Route 66/Layout at Glen Canyon
Featuring: Zohra Lampert (Sue)
Tod and Buz’s travels have most recently brought them to Arizona, where the two are working on the construction of the Glen Canyon Dam. The construction crew is under the leadership of Jeff Grady, a hard-line taskmaster who is constantly berating his men. One afternoon during work, a heated exchange between Buz and Grady leads to Grady challenging Buz to a fight, which the younger man gladly accepts.
However, after a quick inconclusive exchange of blows, Grady calls a halt to the proceedings. He tersely explains that he deliberately provoked the fight as a test to determine the suitability of Buz for a special assignment. A group of fashion models affiliated with a New York magazine is flying into town for a fashion shoot on the site of the dam construction. Tod and Buz are to act as bodyguards of a sort, assisting in keeping the models segregated from the construction crew workers, as the gorgeous young women are certain to provide a distraction to the men and their delicate and dangerous work.
Upon accepting their assignment, Buz and Tod are subsequently dispatched to meet the arriving private plane from New York, carrying the models and their chaperone Jo Galloway. Jo proves to be the sort of suitably business-like, no-nonsense woman one would expect from her position. Her aloof demeanor, however, slips to reveal a stunned surprise when she hears that Grady is the head of the construction project.
The news that fashion models have arrived to Glen Canyon Dam leaks out into the nearby town of Paige, a community full of single young construction workers but with a paucity of correspondingly single young women. Soon a veritable army of men is descending upon the small trailer park the models are using for quarters. Just as Tod and Buz, forming a two-man bulwark, seem on the verge of successfully turning the crowd away, a flirtatious model named Betsy shows herself and encorages the men to stay. Tod and Buz immediately find themselves with a fight on their hands against a mob of arduous young suitors. Grady and Jo arrive on the scene simultaneously to take charge of the situation, with Grady expressing as much surprise to see Jo as she earlier displayed upon hearing his name. Grady establishes a peace of sorts by warning the men that he’ll fire any worker who comes near the models’ camp again.
That evening, Buz comes upon one of the models, Sue Ellis, crying in her trailer. She confesses to Buz that she discovered evidence of her husband’s infidelity. While the two are attempting to patch things up, she doesn’t know if she can ever trust or truly love him again. As Buz is acting as a confidant to her, she attempts to come on to him. Buz wisely extricates himself from the situation.
The next day, the models hold a shoot on the main construction site within view of the other workers. Their presence distracts an ogling crane operator, who nearly dumps a load of rock on one of the other workers.
The near-disaster provokes Grady to come out to the model’s camp himself to instruct Jo to restrict the fashion shooting to already-completed areas of the dam where there is no construction going on. In the exchange between the two, the nature of their past relationship becomes clear. They were once married to each other, and the circumstances of their separation have left Jo violently embittered.
That night, Tod and Buz discover that Betsy and Sue have gone AWOL. Although Betsy has obviously just gone to town to have a good time, the boys worry about Sue in her fragile emotional state. Enlisting Jo, they go on a hunt for the two women.

## [Input data]
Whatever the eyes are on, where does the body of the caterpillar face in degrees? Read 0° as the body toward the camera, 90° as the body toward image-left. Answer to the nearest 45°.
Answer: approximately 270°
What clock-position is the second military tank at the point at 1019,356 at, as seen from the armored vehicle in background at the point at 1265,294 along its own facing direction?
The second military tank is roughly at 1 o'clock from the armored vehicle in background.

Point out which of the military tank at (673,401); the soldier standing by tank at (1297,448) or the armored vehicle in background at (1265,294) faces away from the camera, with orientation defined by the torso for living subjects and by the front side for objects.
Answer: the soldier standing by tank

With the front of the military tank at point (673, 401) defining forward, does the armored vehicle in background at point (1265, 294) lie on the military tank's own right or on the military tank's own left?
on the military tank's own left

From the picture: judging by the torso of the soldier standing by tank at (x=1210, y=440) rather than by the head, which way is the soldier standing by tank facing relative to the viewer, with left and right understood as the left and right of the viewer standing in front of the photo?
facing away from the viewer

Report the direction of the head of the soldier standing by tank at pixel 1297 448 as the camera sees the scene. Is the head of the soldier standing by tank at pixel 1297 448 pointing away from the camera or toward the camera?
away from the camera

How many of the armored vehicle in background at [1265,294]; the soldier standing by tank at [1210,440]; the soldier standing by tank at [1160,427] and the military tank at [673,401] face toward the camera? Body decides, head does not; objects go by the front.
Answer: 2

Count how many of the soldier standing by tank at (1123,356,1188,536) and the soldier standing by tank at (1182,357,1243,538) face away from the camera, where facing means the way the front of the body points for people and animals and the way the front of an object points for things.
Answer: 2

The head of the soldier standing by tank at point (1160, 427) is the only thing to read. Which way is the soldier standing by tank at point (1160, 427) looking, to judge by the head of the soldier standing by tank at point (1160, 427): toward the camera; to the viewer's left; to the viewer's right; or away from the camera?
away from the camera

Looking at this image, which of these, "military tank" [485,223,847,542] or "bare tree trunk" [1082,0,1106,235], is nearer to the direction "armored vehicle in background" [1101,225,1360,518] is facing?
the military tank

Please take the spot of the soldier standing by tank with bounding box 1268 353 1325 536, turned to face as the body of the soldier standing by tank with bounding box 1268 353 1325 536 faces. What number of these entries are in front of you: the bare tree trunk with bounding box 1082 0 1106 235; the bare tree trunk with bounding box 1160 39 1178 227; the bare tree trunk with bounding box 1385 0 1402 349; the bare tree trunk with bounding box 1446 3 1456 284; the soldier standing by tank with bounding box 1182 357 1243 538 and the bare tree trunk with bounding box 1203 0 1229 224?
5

## [Task set]
(A) In the episode summary, check whether each statement agrees with it: (i) Grady started the fight with Buz on purpose to test him; (ii) the models travel to the dam site by bus; (iii) Jo and Grady had been married. Answer yes or no for each, and quote the deciding words.
(B) Please transcribe the part of the episode summary starting at "The next day, the" and ending at "Jo violently embittered.".

## [Results for the exercise]
(A)
(i) Yes: "he deliberately provoked the fight as a test to determine the suitability of Buz for a special assignment"
(ii) No: "meet the arriving private plane from New York, carrying the models and their chaperone Jo Galloway"
(iii) Yes: "They were once married to each other"

(B)
The next day, the models hold a shoot on the main construction site within view of the other workers. Their presence distracts an ogling crane operator, who nearly dumps a load of rock on one of the other workers.
The near-disaster provokes Grady to come out to the model’s camp himself to instruct Jo to restrict the fashion shooting to already-completed areas of the dam where there is no construction going on. In the exchange between the two, the nature of their past relationship becomes clear. They were once married to each other, and the circumstances of their separation have left Jo violently embittered.